* [DOCUMENT SECTION]:
Figure 3. Number of rI7-expressing OSNs is decreased by BQ except in presence of its cognate ligand octanal. Representative picture of turbinate IV after whole mount in situ hybridization against rI7 for (A) a control animal or (B) a BQ treated animal both odorized with mineral oil. (C) The number of rI7-expressing OSNs present at the surface of the turbinates was compared between pups treated with endothelin receptor antagonists (BQ) or control littermates. Dam was sprayed with either mineral oil or octanal diluted in mineral oil during pup's treatment. Values are expressed as the mean number of rI7-expressing OSNs ± s.e.m. (n = 6; *P < 0.05).

* [INFORMATION]:

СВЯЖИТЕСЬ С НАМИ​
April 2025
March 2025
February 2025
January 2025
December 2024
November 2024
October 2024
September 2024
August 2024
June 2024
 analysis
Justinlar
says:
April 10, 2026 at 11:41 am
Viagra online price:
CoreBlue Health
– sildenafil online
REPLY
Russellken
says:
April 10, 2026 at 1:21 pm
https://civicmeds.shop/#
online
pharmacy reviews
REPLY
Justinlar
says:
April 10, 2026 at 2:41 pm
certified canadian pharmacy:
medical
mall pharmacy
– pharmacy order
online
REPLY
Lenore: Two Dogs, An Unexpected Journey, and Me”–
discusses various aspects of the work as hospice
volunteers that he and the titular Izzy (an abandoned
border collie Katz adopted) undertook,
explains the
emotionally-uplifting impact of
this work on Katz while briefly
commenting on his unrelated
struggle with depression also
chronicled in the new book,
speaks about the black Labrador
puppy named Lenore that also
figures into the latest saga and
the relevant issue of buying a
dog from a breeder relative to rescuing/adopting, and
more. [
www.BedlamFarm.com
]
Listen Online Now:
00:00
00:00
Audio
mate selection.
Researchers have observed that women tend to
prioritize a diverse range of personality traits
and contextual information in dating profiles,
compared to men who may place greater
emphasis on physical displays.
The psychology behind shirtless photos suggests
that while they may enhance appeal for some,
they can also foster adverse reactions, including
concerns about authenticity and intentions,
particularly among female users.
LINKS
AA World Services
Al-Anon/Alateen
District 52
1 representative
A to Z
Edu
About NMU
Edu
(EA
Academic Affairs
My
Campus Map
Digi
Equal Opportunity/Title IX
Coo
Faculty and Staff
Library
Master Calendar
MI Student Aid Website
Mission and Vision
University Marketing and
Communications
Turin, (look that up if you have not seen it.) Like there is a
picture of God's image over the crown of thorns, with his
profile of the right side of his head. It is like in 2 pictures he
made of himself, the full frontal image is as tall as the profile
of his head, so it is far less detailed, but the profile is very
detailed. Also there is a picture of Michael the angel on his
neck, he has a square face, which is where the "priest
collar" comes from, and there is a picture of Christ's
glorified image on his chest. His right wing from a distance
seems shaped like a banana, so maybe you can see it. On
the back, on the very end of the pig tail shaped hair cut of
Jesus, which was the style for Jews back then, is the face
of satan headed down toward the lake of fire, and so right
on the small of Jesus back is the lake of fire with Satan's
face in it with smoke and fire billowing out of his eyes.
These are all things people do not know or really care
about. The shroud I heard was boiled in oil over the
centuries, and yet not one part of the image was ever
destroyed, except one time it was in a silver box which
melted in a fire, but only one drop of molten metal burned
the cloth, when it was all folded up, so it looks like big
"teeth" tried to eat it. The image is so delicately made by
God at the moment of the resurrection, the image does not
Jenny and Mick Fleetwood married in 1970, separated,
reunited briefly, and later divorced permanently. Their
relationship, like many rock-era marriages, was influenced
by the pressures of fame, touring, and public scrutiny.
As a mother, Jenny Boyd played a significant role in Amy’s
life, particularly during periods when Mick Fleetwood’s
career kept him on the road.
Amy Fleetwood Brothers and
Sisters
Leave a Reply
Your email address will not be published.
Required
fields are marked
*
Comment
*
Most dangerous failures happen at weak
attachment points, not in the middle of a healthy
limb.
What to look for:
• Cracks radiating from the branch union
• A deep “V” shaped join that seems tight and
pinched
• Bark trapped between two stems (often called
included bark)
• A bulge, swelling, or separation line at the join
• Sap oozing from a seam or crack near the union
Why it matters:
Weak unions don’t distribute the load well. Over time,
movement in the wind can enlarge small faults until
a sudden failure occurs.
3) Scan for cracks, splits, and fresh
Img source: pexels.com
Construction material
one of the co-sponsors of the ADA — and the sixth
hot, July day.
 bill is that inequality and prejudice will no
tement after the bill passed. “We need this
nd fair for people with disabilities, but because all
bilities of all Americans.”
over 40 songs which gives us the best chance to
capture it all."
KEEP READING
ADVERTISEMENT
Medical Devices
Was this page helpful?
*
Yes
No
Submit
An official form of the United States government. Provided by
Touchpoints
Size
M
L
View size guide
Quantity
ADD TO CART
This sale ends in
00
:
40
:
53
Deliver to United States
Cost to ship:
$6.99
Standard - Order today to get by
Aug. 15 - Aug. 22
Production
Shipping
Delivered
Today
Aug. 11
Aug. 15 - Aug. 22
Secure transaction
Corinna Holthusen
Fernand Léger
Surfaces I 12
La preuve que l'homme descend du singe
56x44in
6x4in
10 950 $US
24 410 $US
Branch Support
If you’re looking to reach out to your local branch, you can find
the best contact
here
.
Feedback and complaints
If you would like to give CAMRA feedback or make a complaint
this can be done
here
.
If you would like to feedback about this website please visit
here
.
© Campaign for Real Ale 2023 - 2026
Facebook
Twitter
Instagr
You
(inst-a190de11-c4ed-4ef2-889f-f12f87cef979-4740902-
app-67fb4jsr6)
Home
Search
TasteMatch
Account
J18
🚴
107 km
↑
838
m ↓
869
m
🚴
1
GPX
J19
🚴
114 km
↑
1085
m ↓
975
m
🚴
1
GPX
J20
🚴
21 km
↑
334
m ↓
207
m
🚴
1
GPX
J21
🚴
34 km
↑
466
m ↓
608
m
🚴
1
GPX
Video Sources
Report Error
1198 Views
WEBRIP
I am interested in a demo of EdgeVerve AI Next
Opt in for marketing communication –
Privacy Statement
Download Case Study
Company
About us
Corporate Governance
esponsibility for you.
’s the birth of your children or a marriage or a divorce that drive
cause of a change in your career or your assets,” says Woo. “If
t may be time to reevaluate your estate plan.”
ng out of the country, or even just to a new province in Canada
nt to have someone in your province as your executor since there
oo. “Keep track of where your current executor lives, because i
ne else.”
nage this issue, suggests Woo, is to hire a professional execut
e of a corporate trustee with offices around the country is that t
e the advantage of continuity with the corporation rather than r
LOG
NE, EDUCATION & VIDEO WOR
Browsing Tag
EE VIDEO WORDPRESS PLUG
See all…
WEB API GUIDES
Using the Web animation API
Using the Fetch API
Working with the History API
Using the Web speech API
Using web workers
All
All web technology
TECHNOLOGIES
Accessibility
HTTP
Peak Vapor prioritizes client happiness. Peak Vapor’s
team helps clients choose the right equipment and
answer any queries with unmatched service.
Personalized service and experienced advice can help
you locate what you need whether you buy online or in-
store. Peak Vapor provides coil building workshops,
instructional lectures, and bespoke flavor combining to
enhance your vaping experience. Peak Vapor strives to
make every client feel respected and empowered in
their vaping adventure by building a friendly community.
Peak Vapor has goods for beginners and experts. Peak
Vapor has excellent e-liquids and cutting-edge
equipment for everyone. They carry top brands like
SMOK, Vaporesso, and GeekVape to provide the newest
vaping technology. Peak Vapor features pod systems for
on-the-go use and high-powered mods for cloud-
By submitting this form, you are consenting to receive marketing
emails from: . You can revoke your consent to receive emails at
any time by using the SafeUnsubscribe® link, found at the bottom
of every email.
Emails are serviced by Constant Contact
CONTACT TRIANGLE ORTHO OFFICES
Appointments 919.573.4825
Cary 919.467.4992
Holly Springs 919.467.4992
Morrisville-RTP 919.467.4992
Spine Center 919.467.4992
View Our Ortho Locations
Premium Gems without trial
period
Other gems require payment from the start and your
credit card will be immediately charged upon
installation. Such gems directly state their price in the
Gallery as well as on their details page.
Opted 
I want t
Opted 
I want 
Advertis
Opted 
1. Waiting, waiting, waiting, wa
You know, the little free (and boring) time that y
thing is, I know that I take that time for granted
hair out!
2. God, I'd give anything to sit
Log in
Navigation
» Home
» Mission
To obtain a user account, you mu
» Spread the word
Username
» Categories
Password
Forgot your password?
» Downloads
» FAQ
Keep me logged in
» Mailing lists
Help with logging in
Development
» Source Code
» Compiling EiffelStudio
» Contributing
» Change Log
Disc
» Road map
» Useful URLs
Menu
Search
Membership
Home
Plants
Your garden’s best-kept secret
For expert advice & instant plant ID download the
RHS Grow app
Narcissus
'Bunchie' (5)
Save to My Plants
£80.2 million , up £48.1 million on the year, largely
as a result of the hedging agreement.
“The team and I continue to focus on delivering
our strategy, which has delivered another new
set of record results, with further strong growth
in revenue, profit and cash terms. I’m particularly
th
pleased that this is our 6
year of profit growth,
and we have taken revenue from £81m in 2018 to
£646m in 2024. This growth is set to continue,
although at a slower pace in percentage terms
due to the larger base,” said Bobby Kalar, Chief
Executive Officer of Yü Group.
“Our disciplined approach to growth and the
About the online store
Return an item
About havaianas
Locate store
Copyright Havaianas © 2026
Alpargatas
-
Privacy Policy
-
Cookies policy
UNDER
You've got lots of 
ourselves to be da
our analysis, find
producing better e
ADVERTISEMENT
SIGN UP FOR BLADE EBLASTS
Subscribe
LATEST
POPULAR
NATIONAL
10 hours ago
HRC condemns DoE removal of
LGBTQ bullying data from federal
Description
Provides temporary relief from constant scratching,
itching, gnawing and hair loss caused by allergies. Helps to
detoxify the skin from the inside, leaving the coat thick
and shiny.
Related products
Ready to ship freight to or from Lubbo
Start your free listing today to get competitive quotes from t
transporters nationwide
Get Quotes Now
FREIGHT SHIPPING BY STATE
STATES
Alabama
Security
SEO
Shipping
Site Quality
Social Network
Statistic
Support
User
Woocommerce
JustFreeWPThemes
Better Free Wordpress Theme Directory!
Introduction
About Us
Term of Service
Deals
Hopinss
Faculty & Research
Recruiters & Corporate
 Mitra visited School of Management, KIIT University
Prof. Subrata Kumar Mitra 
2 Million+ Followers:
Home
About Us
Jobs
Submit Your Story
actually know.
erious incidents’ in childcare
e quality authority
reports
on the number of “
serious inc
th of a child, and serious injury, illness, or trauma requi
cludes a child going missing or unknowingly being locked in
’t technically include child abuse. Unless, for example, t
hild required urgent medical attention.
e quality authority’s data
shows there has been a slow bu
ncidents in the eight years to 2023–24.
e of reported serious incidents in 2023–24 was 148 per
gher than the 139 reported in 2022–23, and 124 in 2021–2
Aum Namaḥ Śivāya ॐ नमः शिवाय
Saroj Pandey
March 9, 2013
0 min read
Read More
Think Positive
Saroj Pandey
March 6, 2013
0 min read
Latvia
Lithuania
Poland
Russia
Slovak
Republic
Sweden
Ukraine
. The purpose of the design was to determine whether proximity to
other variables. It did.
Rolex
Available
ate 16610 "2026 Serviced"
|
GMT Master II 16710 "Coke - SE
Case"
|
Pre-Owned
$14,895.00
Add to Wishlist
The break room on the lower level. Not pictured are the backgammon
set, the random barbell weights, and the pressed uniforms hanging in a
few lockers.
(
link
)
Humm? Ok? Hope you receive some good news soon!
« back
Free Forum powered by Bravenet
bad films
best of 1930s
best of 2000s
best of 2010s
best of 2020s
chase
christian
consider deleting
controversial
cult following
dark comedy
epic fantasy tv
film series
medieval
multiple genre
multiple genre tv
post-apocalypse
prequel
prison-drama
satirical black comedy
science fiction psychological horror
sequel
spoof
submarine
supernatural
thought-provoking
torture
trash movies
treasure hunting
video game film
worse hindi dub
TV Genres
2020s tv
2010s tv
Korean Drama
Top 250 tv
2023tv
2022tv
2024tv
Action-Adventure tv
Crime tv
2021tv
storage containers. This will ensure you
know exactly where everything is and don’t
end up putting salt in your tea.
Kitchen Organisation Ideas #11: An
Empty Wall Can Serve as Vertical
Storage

* [PROBLEM SET]:
1. According to the figure caption, when does BQ treatment fail to reduce the number of rI7-expressing OSNs? Explain in one to three sentences.
2. Echo the stretch of the figure caption from "Figure 3. Number" through "6; *P < 0.05).".

* [ANSWERS TO THIS EXERCISE]:
1. The caption states that BQ reduces the number of rI7-expressing OSNs except when octanal, described as the cognate ligand, is present. In the experiment, octanal was supplied by spraying the dam with octanal diluted in mineral oil during the pups' treatment.

2.
Figure 3. Number of rI7-expressing OSNs is decreased by BQ except in presence of its cognate ligand octanal. Representative picture of turbinate IV after whole mount in situ hybridization against rI7 for (A) a control animal or (B) a BQ treated animal both odorized with mineral oil. (C) The number of rI7-expressing OSNs present at the surface of the turbinates was compared between pups treated with endothelin receptor antagonists (BQ) or control littermates. Dam was sprayed with either mineral oil or octanal diluted in mineral oil during pup's treatment. Values are expressed as the mean number of rI7-expressing OSNs ± s.e.m. (n = 6; *P < 0.05).